Outre l'incertitude quant à la nature exacte des zéolites commercialisées, il ressort de ces conclusions partielles que la dénomination commune Baylith L pour désigner à la fois le produit analysé, le produit commercialisé et le produit mis en oeuvre n'est pas un gage d'identité en ce qui concerne la composition de ces diverses zéolites, ni par conséquent de continuité dans l'enchaînement des moyens de preuve invoqués par les intimées. Il en résulte que la force probante des diverses déclarations sous la foi du serment et des documents produits est tout à fait insuffisante pour démontrer avec le degré de conviction défini dans la décision T 472/92 (susmentionnée) que des produits tels que mis en oeuvre dans le brevet en litige en tant que charge déshydratante du composant polyol étaient disponibles auprès des Sociétés Gießharzwerk Frechen et Rütgerswerke pour fabriquer des polyuréthanes par mélange de deux composants.
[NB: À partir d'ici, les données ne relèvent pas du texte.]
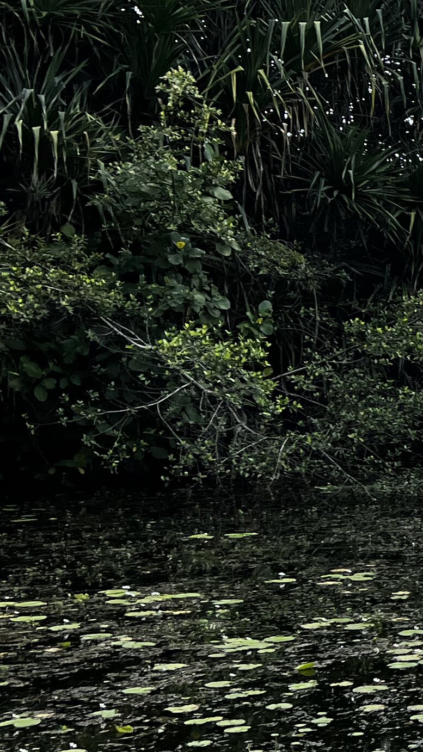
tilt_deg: -3.5
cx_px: 963
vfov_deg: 25.9
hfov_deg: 12.2
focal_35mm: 82
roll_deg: +0.5
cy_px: 432
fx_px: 1636
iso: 50
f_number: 1.5
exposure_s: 1/3704
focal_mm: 5.7
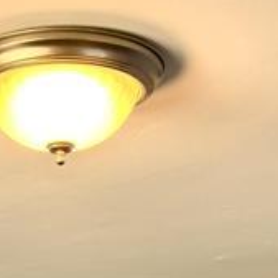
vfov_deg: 11.0
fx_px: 1263
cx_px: -2
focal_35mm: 139
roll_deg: +0.1
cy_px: 614
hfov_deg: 12.4
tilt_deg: +0.3
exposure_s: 1/120
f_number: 1.6
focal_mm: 5.96
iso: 100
Il s'ensuit que l'allégation d'utilisation antérieure accessible au public est sans fondement et que, par conséquent, l'exigence de nouveauté est satisfaite pour l'objet de toutes les revendications.
...
10. ...
Dispositif
Par ces motifs, il est statué comme suit :
1. La décision attaquée est annulée.
2. L'affaire est renvoyée à l'instance du premier degré afin de poursuivre la procédure.
* Seul un extrait de la décision est publié. Une copie de la décision complète dans la langue de la procédure peut être obtenue auprès du Bureau d'information de l'OEB à Munich moyennant versement d'une taxe de photocopie de 1,30 DEM par page.